ABOUT THIS TASK: Locate each line in the rows below that contains the string "있습니다", treating uppercase and lowercase as different, and copy every such line in full.

RECORD EXTRACTS:
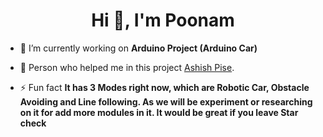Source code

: <h1 align="center">Hi 👋, I'm Poonam</h1>


- 🔭 I’m currently working on **Arduino Project (Arduino Car)**

- 🤝 Person who helped me in this project [Ashish Pise](https://github.com/AshishisLiquid).

- ⚡ Fun fact **It has 3 Modes right now, which are Robotic Car, Obstacle Avoiding and Line following. As we will be experiment or researching on it for add more modules in it. It would be great if you leave Star check**



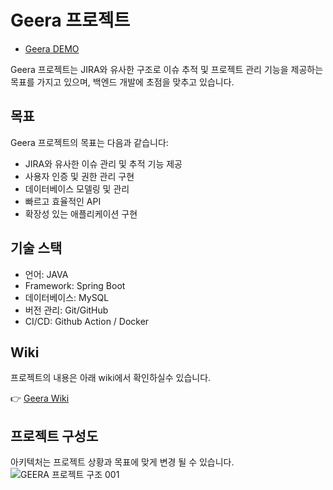 # Geera 프로젝트

- [Geera DEMO](https://geera-ui.vercel.app)

Geera 프로젝트는 JIRA와 유사한 구조로 이슈 추적 및 프로젝트 관리 기능을 제공하는 목표를 가지고 있으며, 백엔드 개발에 초점을 맞추고 있습니다.

## 목표

Geera 프로젝트의 목표는 다음과 같습니다:

- JIRA와 유사한 이슈 관리 및 추적 기능 제공
- 사용자 인증 및 권한 관리 구현
- 데이터베이스 모델링 및 관리
- 빠르고 효율적인 API
- 확장성 있는 애플리케이션 구현

## 기술 스택

- 언어: JAVA
- Framework: Spring Boot
- 데이터베이스: MySQL
- 버전 관리: Git/GitHub
- CI/CD: Github Action / Docker

## Wiki
프로젝트의 내용은 아래 wiki에서 확인하실수 있습니다.

👉  [Geera Wiki](https://github.com/f-lab-edu/geera/wiki)

## 프로젝트 구성도

아키텍처는 프로젝트 상황과 목표에 맞게 변경 될 수 있습니다.
![GEERA 프로젝트 구조 001](https://github.com/f-lab-edu/geera/assets/62599371/4a3c194e-838d-49c4-b8e5-9477b52f7c5a)


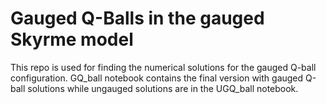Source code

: # Gauged Q-Balls in the gauged Skyrme model
This repo is used for finding the numerical solutions for the gauged Q-ball configuration. GQ_ball notebook contains the final version with gauged Q-ball solutions while ungauged solutions are in the UGQ_ball notebook.  
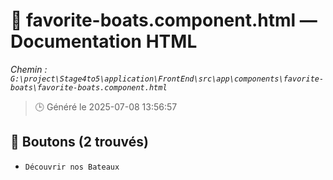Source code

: # 📄 favorite-boats.component.html — Documentation HTML
*Chemin : `G:\project\Stage4to5\application\FrontEnd\src\app\components\favorite-boats\favorite-boats.component.html`*

> 🕒 Généré le 2025-07-08 13:56:57

## 🔘 Boutons (2 trouvés)
- `Découvrir nos Bateaux`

SOLVED EXERCISE:
Geera 프로젝트는 JIRA와 유사한 구조로 이슈 추적 및 프로젝트 관리 기능을 제공하는 목표를 가지고 있으며, 백엔드 개발에 초점을 맞추고 있습니다.
프로젝트의 내용은 아래 wiki에서 확인하실수 있습니다.
아키텍처는 프로젝트 상황과 목표에 맞게 변경 될 수 있습니다.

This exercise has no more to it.